The Tuesday dismantling of yet another tent encampment by police and fire personnel have left officials questioning the available options for Regina’s most vulnerable. Ward 6 Councillor, Dan Leblanc openly expressed his concerns and uncertainty over a possible plan of action.
The current state of affairs come a month after the removal of a large tent encampment situated at City Hall. Subsequent refuges have sprung up only to follow suit in the same disappointing trajectory. A female resident of the prior City Hall camp lamented, “They continue to kick us out.” She doesn’t mention defeat but instead reveals a grim persistence, “We just keep finding other places to live.”
While some former encampment residents have found a roof over their heads, many still roam the city’s streets. Another woman plaintively asked, “How many times do we have to fall and get back up?” Expressing the cumulative exhaustion, she added, “Everybody’s sick and tired. You only have so many options.”
According to The Ministry of Social Services, Regina presently provides 146 emergency shelter spaces. Additionally, the city has recently expanded a shelter operated by Regina Treaty/Status Indian Services at NEST. Mayor Sandra Masters revealed on Tuesday, “We have an additional 15 units there.” The mayor also mentioned that available space at other shelters is subject to their respective regulations.
An encampment near Carmichael Outreach in Regina sees wafts of smoke encapsulating the now dismantled site. A combined investment of $3 million by federal and provincial governments has flowed into the establishment of a new permanent shelter within the city.

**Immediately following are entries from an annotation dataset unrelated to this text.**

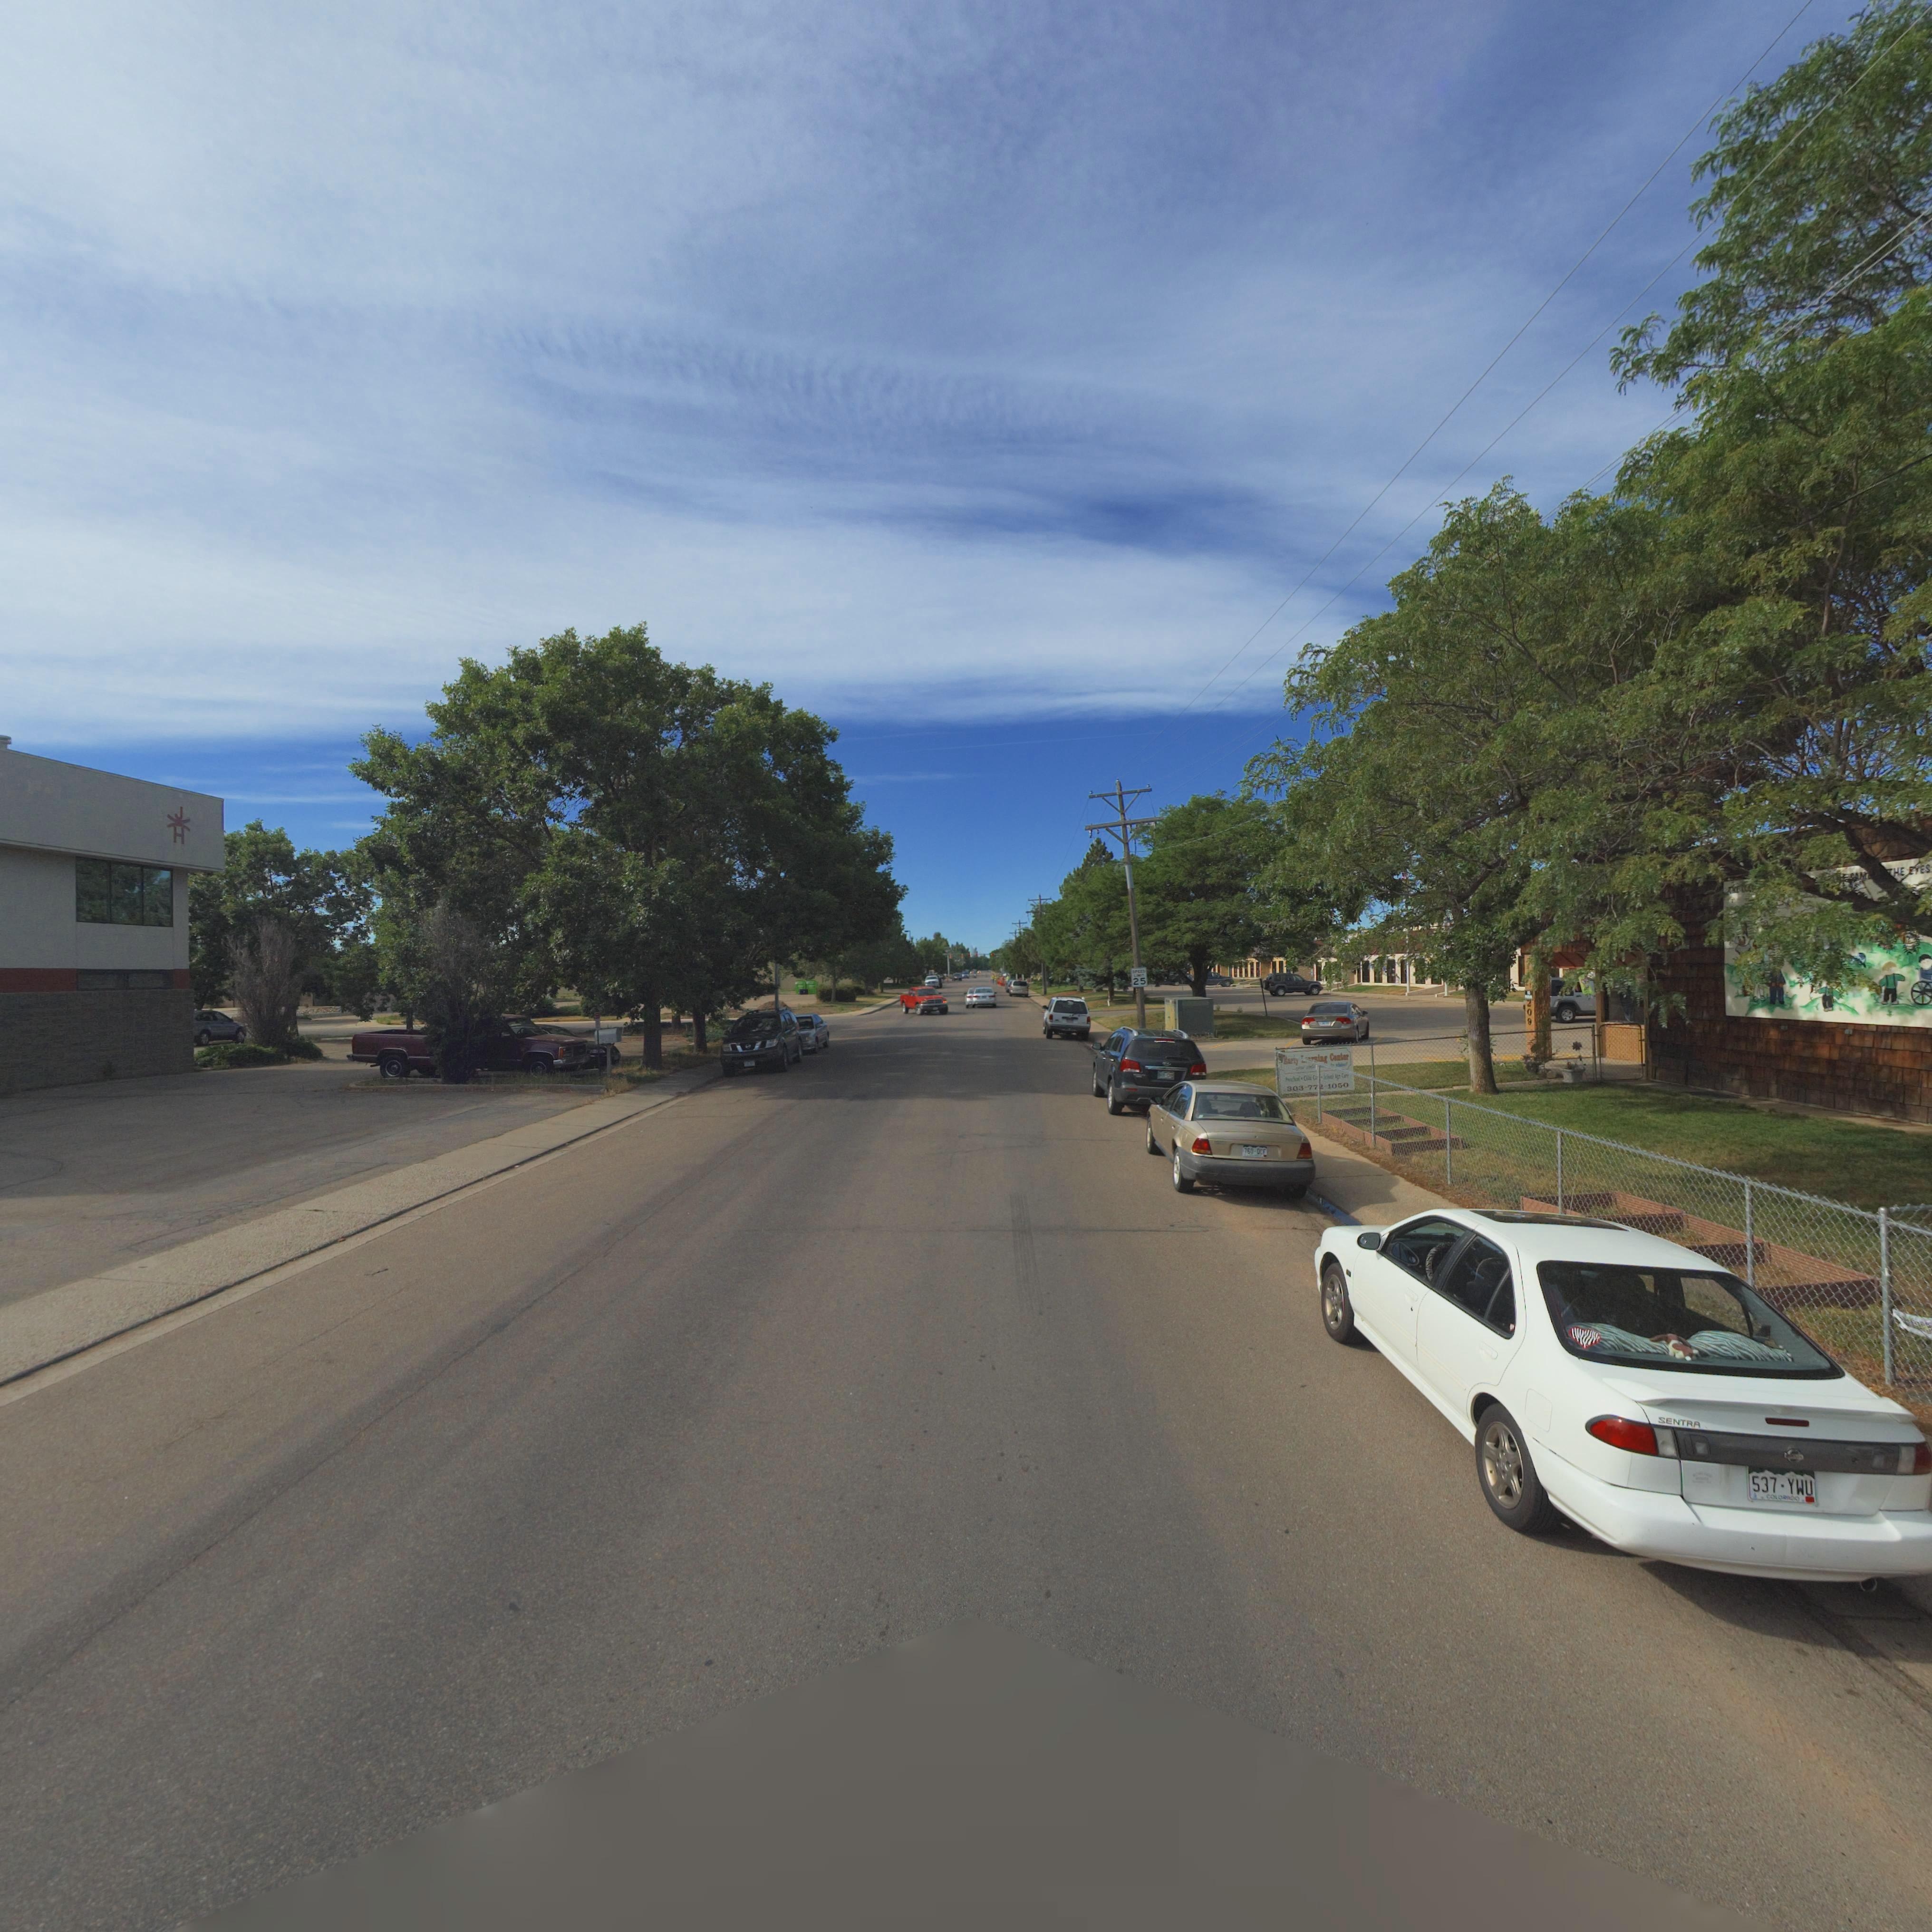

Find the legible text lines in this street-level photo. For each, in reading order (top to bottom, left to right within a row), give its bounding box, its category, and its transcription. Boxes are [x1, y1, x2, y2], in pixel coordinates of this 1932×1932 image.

[1526, 998, 1532, 1025] StreetNumber: 209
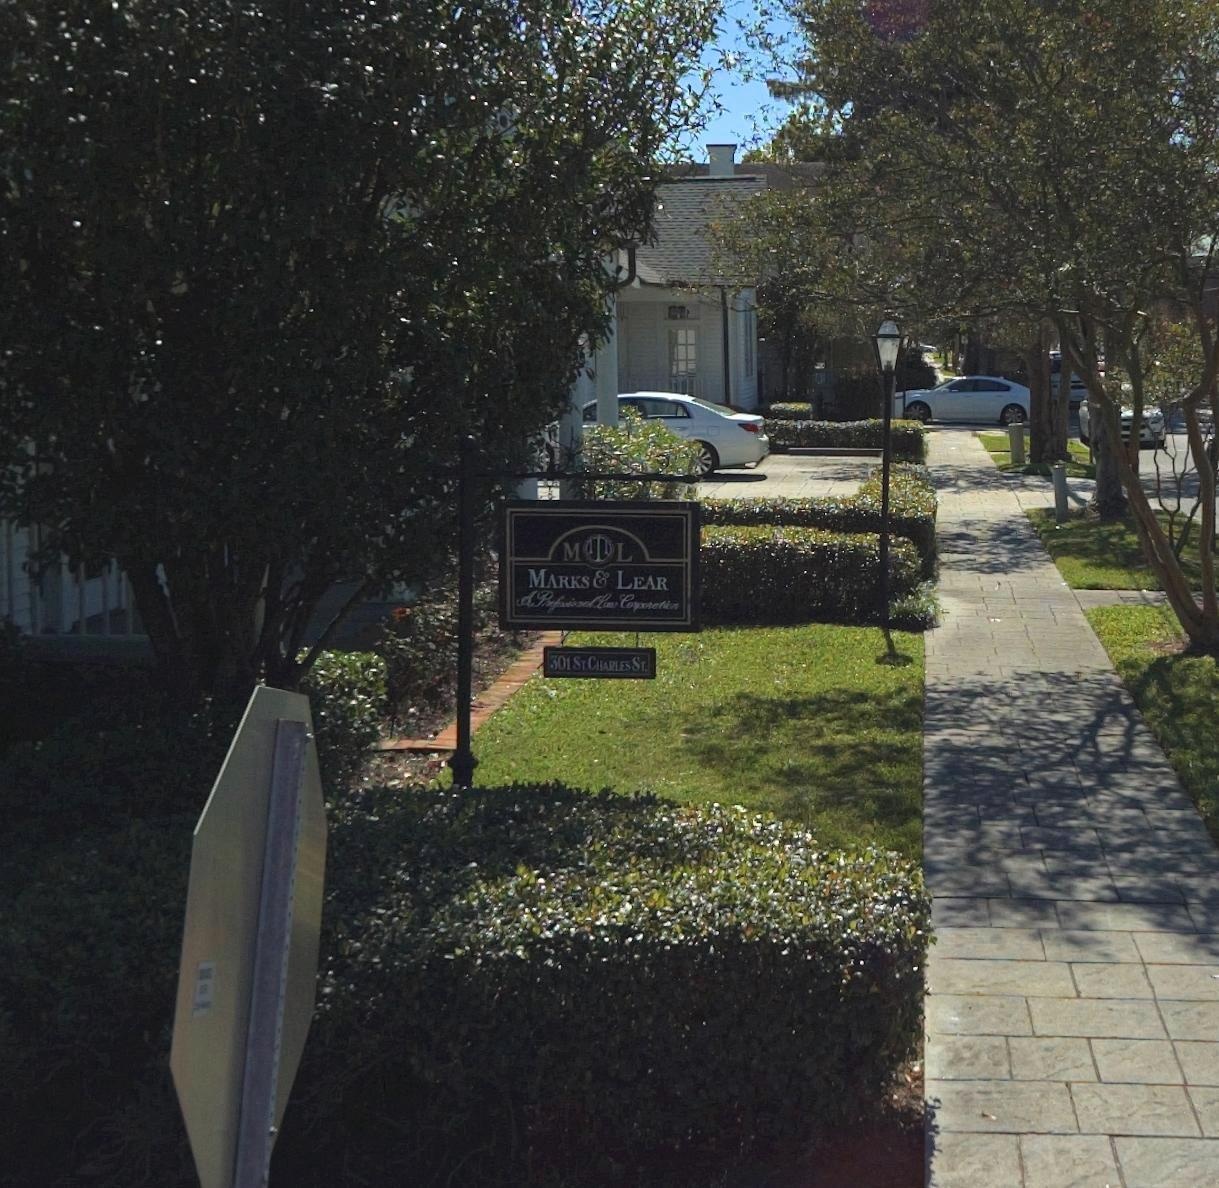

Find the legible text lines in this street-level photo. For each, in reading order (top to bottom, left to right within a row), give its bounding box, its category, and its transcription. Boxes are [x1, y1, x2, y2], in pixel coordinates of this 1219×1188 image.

[560, 540, 635, 565] None: M*L
[526, 566, 672, 593] BusinessName: MARKS & LEAR
[548, 653, 573, 673] StreetNumber: 301
[571, 654, 650, 675] StreetName: ST. CHARLES ST.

Yet, an update on the eagerly awaited building remains unprovided.
As winter approaches, several councilors are fervently advocating for a more immediate action plan. Councillor Leblanc expressed his concern, commenting that “It’s almost as if we’re suddenly surprised when it’s winter and folks that are houseless in the summer remain outside.” Councilors Shannon Zachidniak, Andrew Stevens, and Cheryl Stadnichuk joined him in presenting a motion to propose discussions on housing solutions.
Leblanc emphasized the urgency, “If we want humane solutions which have a reasonable likelihood of addressing the issue in a systemic way, we need to have the conversation now.” His comments signal the dire state faced by Regina’s vulnerable population, and validates the call for immediate and sustainable support.